> _PROBLEM TO WORK ON_:
Send each entry back exactly as given, pictures excluded.

> _Rendered page images_:
◆ ◆ ◆ ◆ ◆

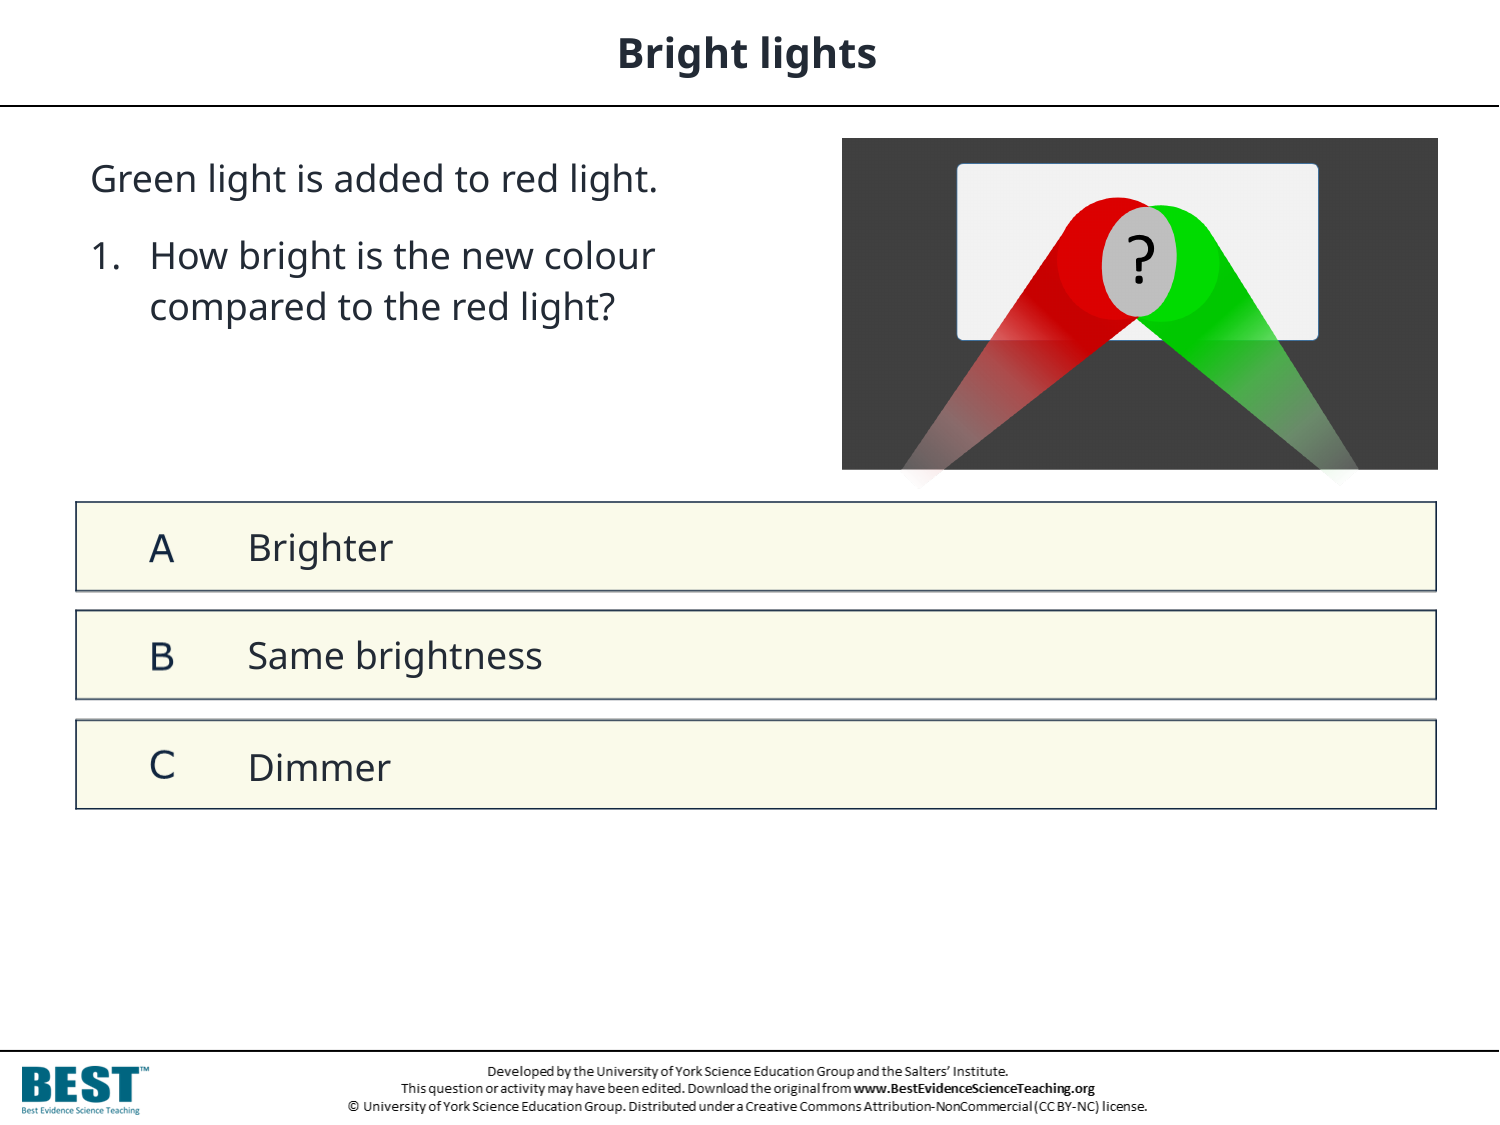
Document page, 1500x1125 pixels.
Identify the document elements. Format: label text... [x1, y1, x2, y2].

text_box Bright lights [23, 4, 1471, 99]
picture [0, 105, 1500, 1125]
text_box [74, 501, 1438, 811]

◆ ◆ ◆ ◆ ◆

> _TASK RESULT_:
Document page, 1500x1125 pixels.
Identify the document elements. Format: label text... [x1, y1, x2, y2].

text_box Bright lights [23, 4, 1471, 99]
picture [0, 105, 1500, 1125]
text_box [74, 501, 1438, 811]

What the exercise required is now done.